Col. Dan Robinson, V-22 program manager, told reporters during a news conference an hour after the deal was announced that he is “not that concerned” that the UAE chose a different tiltrotor platform for the search-and-rescue mission, because the V-22 has the unique capability to fulfill missions other platforms can’t.
The Navy is in negotiations for the third multiyear contract for the aircraft. Bell-Boeing and the Navy are desperately seeking additional international and domestic customers to reduce the aircraft’s unit cost.

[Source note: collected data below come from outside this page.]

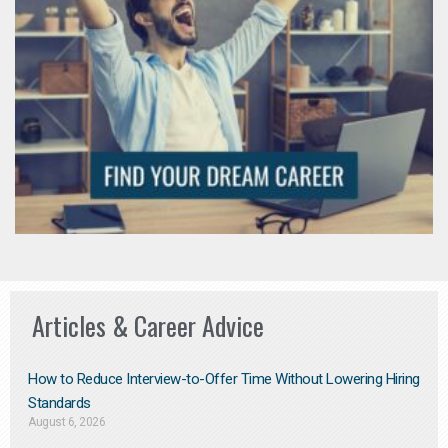
Articles & Career Advice
How to Reduce Interview-to-Offer Time Without Lowering Hiring
Standards
August 6, 2026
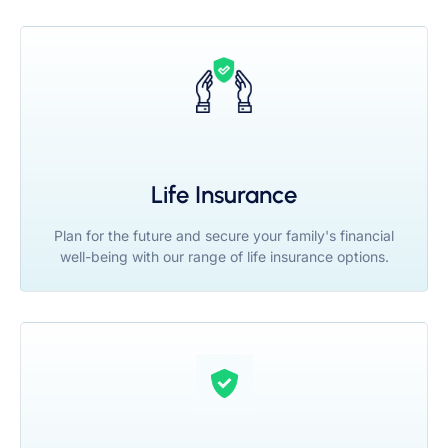
Life Insurance
Plan for the future and secure your family's financial
well-being with our range of life insurance options.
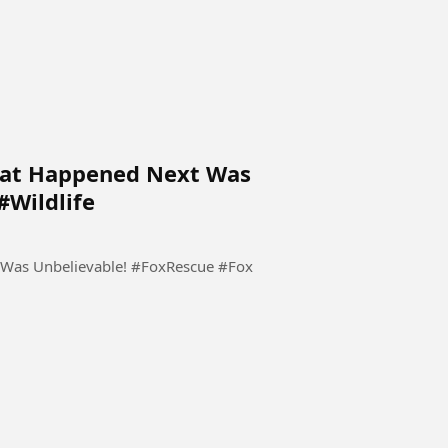
hat Happened Next Was
#Wildlife
 Was Unbelievable! #FoxRescue #Fox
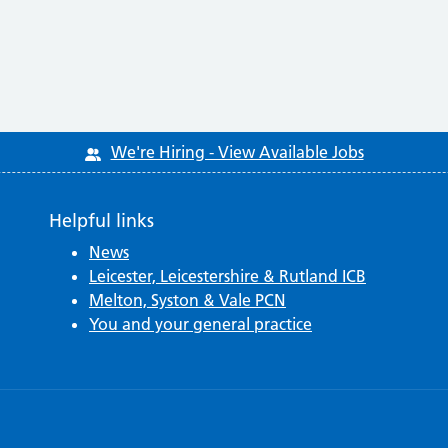
We're Hiring - View Available Jobs
Helpful links
News
Leicester, Leicestershire & Rutland ICB
Melton, Syston & Vale PCN
You and your general practice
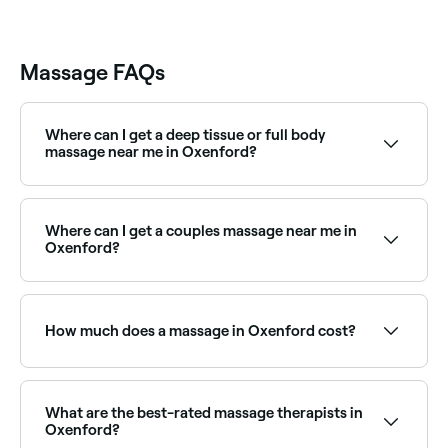
Massage FAQs
Where can I get a deep tissue or full body
massage near me in Oxenford?
Oxenford has a wide range of massage therapists
offering deep tissue and full body treatments.
Browse and book the best specialists near you in
Where can I get a couples massage near me in
Oxenford.
Oxenford?
Oxenford has a range of spas and massage clinics
offering couples massage packages. Browse and
book the best couples massage experiences in
How much does a massage in Oxenford cost?
Oxenford near you.
Prices vary by treatment type and duration. Remedial
massage in Oxenford typically costs between $55
and $199, relaxation massage between $50 and $210,
What are the best-rated massage therapists in
and couples massage between $145 and $290.
Oxenford?
Fresha shows upfront pricing for every service before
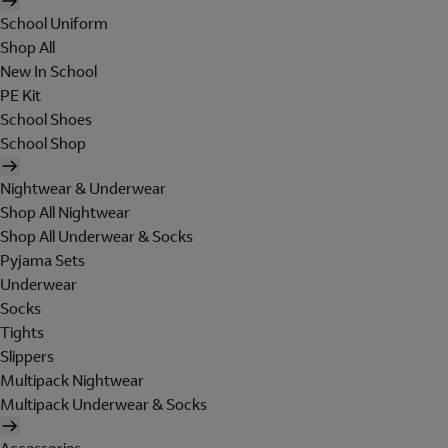
School Uniform
Shop All
New In School
PE Kit
School Shoes
School Shop
Nightwear & Underwear
Shop All Nightwear
Shop All Underwear & Socks
Pyjama Sets
Underwear
Socks
Tights
Slippers
Multipack Nightwear
Multipack Underwear & Socks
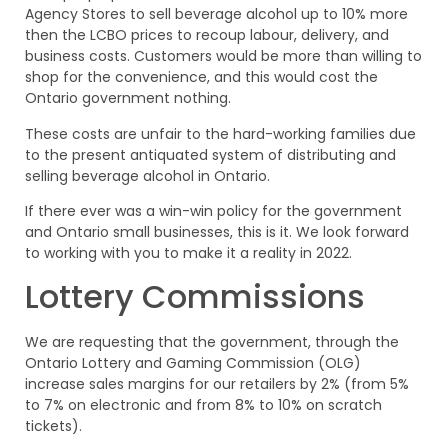
Agency Stores to sell beverage alcohol up to 10% more
then the LCBO prices to recoup labour, delivery, and
business costs. Customers would be more than willing to
shop for the convenience, and this would cost the
Ontario government nothing.
These costs are unfair to the hard-working families due
to the present antiquated system of distributing and
selling beverage alcohol in Ontario.
If there ever was a win-win policy for the government
and Ontario small businesses, this is it. We look forward
to working with you to make it a reality in 2022.
Lottery Commissions
We are requesting that the government, through the
Ontario Lottery and Gaming Commission (OLG)
increase sales margins for our retailers by 2% (from 5%
to 7% on electronic and from 8% to 10% on scratch
tickets).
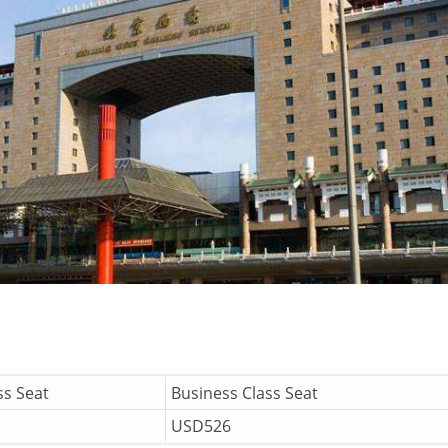
ss Seat
Business Class Seat
USD526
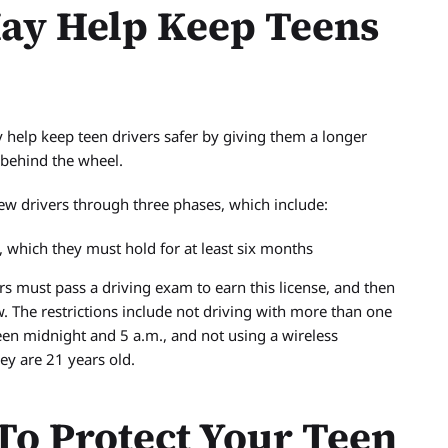
ay Help Keep Teens
 help keep teen drivers safer by giving them a longer
 behind the wheel.
ew drivers through three phases, which include:
, which they must hold for at least six months
ers must pass a driving exam to earn this license, and then
ow. The restrictions include not driving with more than one
en midnight and 5 a.m., and not using a wireless
ey are 21 years old.
To Protect Your Teen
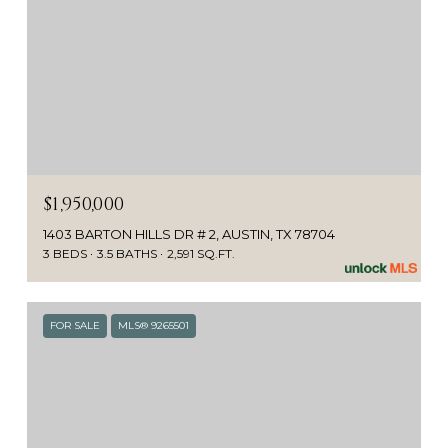
$1,950,000
1403 BARTON HILLS DR # 2, AUSTIN, TX 78704
3 BEDS
3.5 BATHS
2,591 SQ.FT.
FOR SALE
MLS® 9265501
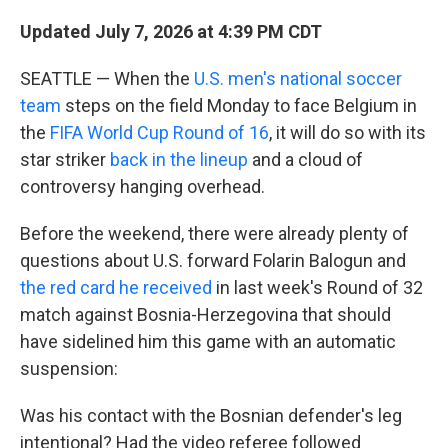
Updated July 7, 2026 at 4:39 PM CDT
SEATTLE — When the
U.S. men's national soccer
team
steps on the field Monday to face Belgium in
the
FIFA World Cup Round of 16
, it will do so with its
star striker
back in the lineup
and a cloud of
controversy hanging overhead.
Before the weekend, there were already plenty of
questions about U.S. forward Folarin Balogun and
the red card he received
in last week's Round of 32
match against Bosnia-Herzegovina that should
have sidelined him this game with an automatic
suspension:
Was his contact with the Bosnian defender's leg
intentional? Had the video referee followed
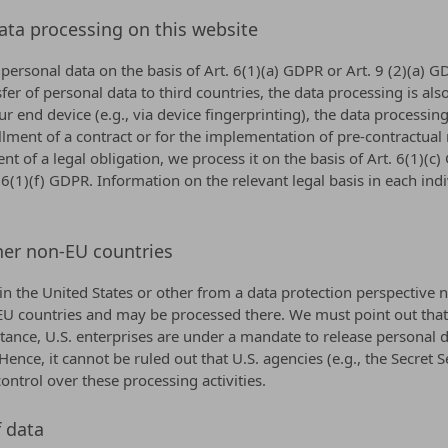
data processing on this website
ersonal data on the basis of Art. 6(1)(a) GDPR or Art. 9 (2)(a) GD
nsfer of personal data to third countries, the data processing is a
ur end device (e.g., via device fingerprinting), the data processi
fillment of a contract or for the implementation of pre-contractua
ent of a legal obligation, we process it on the basis of Art. 6(1)
. 6(1)(f) GDPR. Information on the relevant legal basis in each ind
her non-EU countries
 the United States or other from a data protection perspective no
U countries and may be processed there. We must point out that in
tance, U.S. enterprises are under a mandate to release personal d
 Hence, it cannot be ruled out that U.S. agencies (e.g., the Secre
ntrol over these processing activities.
f data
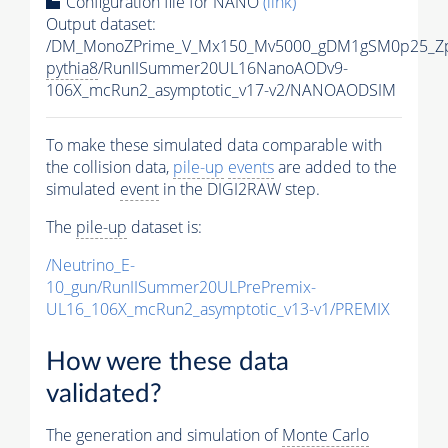
Configuration file for NANO
(link)
Output dataset:
/DM_MonoZPrime_V_Mx150_Mv5000_gDM1gSM0p25_Zp
pythia8
/RunIISummer20UL16NanoAODv9-
106X_mcRun2_asymptotic_v17-v2/NANOAODSIM
To make these simulated data comparable with
the collision data,
pile-up
events
are added to the
simulated
event
in the DIGI2RAW step.
The
pile-up
dataset is:
/Neutrino_E-
10_gun/RunIISummer20ULPrePremix-
UL16_106X_mcRun2_asymptotic_v13-v1/PREMIX
How were these data
validated?
The generation and simulation of
Monte Carlo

The program office needs a commitment by June 2016 to include the additional customers in the base multiyear contract, Robinson said.
“The quantities of the first three years from a production line, smooth flow perspective is not what we’re looking for or what Bell-Boeing is looking for,” Robinson said. “There is an opportunity with capacity there for foreign military sales to help us out there.”
The multiyear strategy, which must be approved by Congress, could reduce unit cost of the aircraft by 10 percent, Robinson said.
During the interview, Harris touted the V-22's speed and versatility.
"A helicopter sitting there cruising at 100, 125 miles an hour just can't keep up with a V-22, which can take off and ... immediately transition to be an aircraft going 250, 260 miles per hour," Harris said. "That dynamic alone … it kind of makes everything else before it obsolete.
Tom Kington contributed to this report.